Hide and Trick the Treaters

And if all others accepted the lie which the Party imposed—if all records told the same tale—then the lie passed into history and became truth. 'Who controls the past' ran the Party slogan, 'controls the future: who controls the present controls the past."-- George Orwell, 1984, Book 1, Chapter 3


This is true. I could not make this stuff up. Seriously.

The United States Department of Agriculture is giving $2 million to food behavior scientists to use marketing tricks to encourage kids to pick fruits and veggies over cookies and french fries.

Some of the ideas include hiding chocolate milk behind plain milk, putting the salad bar near checkout, placing fruit in pretty baskets and accepting only cash as payment for desserts.

“I’m sorry, cash only for the croissant.”
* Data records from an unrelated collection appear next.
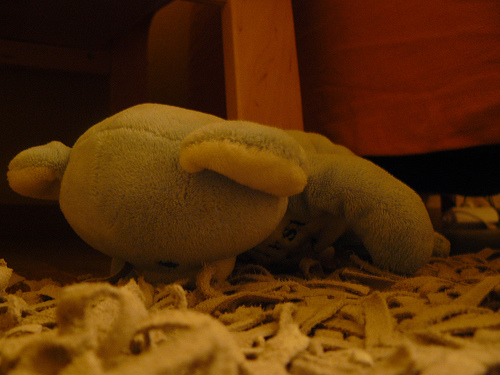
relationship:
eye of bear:
[160, 255, 179, 272] [80, 146, 231, 231]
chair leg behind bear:
[206, 22, 298, 110] [80, 146, 231, 231]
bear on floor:
[80, 146, 231, 231] [261, 295, 306, 325]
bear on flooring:
[80, 146, 231, 231] [367, 283, 391, 300]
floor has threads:
[261, 295, 306, 325] [13, 264, 48, 284]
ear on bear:
[204, 138, 289, 189] [80, 146, 231, 231]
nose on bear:
[155, 280, 195, 291] [80, 146, 231, 231]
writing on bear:
[279, 228, 305, 253] [80, 146, 231, 231]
They could have given me $2 and I would have told them the same thing. This is why my mom used to hide the Christmas cookies from us. But really, the key word to what the USDA is encouraging is “trick” and I find that quite scary. Will they start piping subliminal messages during school announcements when they are telling the kids the featured “good food” on the day’s menu? Chocolate milk is bad…eat your salad…desert will make you fat.

The dirty trick of a treat we used to get at Halloween was the apples and popcorn balls. I could get apples anytime stolen from the neighborhood Catholic retreat house orchards (will probably burn in Hell for those youthful offenses) and stale popcorn balls were no treat. And then the food safety risks of those foods destined most of them to the trash bin. Wrapped candy was more desired than produce.

At least we got exercise while running around collecting candy on Halloween. After all, you had 2 hours to hit every house in the town, sometimes twice if you came up with a creative second costume that disguised your identity enough to fool your neighbors.

So remember what food was like in the past. Chocolate milk tasted like chocolate. We could eat Wonder Bread around peanut butter and jelly (made with real sugar). Cap’n Crunch cereal could get you high in the morning before school. And we ran like banshees till the street lights came on.

So keep control of the past by remembering the good things we had so we can guide the future.

1 comment:

Anonymous said...

I wish people would stop obsessing about the particulars of food. It's annoying. Why not obsess about something important like making sure everyone on the planet is being fed.